> **Work instruction**:
Every line holding the string "waterway" should be copied from the listing.

** Opening Records block **

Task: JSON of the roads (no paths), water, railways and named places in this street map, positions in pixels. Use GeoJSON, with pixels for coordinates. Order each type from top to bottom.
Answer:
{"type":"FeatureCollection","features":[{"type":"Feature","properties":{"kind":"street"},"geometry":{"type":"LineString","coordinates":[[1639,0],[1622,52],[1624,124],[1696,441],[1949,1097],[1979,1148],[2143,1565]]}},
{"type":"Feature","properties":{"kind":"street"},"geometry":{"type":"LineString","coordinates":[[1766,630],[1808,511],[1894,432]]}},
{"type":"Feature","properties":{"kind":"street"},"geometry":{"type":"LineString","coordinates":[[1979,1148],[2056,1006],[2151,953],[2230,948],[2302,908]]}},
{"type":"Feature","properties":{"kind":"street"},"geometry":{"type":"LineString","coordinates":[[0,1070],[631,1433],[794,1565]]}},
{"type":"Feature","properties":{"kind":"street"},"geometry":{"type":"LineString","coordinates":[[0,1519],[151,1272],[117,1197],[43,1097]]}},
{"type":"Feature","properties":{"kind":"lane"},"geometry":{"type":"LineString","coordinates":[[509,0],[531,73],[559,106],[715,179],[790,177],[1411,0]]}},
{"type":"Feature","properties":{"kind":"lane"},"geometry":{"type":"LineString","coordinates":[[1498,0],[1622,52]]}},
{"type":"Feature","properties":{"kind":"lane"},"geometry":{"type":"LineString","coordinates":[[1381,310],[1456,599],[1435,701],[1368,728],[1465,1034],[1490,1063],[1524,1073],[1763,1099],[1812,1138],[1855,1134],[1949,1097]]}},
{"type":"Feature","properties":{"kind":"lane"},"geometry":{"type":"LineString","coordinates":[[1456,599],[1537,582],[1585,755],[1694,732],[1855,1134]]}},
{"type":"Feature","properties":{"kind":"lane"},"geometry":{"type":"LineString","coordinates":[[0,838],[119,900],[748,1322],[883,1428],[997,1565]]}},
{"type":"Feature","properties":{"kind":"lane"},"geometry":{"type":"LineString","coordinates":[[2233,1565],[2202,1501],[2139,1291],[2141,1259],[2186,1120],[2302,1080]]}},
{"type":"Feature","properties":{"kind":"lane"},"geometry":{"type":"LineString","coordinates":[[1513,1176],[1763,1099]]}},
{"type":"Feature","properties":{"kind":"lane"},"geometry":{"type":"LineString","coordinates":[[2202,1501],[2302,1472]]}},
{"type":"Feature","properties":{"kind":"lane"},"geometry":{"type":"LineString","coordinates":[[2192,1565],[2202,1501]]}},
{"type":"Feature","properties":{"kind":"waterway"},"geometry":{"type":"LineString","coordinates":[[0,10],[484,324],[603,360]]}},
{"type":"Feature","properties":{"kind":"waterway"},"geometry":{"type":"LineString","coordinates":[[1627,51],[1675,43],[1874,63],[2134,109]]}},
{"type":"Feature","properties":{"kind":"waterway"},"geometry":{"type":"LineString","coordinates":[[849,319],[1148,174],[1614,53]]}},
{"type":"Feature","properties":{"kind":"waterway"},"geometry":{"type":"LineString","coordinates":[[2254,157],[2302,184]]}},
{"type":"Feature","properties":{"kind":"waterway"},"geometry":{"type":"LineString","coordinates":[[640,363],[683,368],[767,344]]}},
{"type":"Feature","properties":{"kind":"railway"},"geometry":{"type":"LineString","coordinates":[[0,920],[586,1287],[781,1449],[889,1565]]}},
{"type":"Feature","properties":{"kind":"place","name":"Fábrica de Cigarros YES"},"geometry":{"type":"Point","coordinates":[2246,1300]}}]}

** Closing Records block **

> **Solution for this exercise**:
{"type":"Feature","properties":{"kind":"waterway"},"geometry":{"type":"LineString","coordinates":[[0,10],[484,324],[603,360]]}},
{"type":"Feature","properties":{"kind":"waterway"},"geometry":{"type":"LineString","coordinates":[[1627,51],[1675,43],[1874,63],[2134,109]]}},
{"type":"Feature","properties":{"kind":"waterway"},"geometry":{"type":"LineString","coordinates":[[849,319],[1148,174],[1614,53]]}},
{"type":"Feature","properties":{"kind":"waterway"},"geometry":{"type":"LineString","coordinates":[[2254,157],[2302,184]]}},
{"type":"Feature","properties":{"kind":"waterway"},"geometry":{"type":"LineString","coordinates":[[640,363],[683,368],[767,344]]}},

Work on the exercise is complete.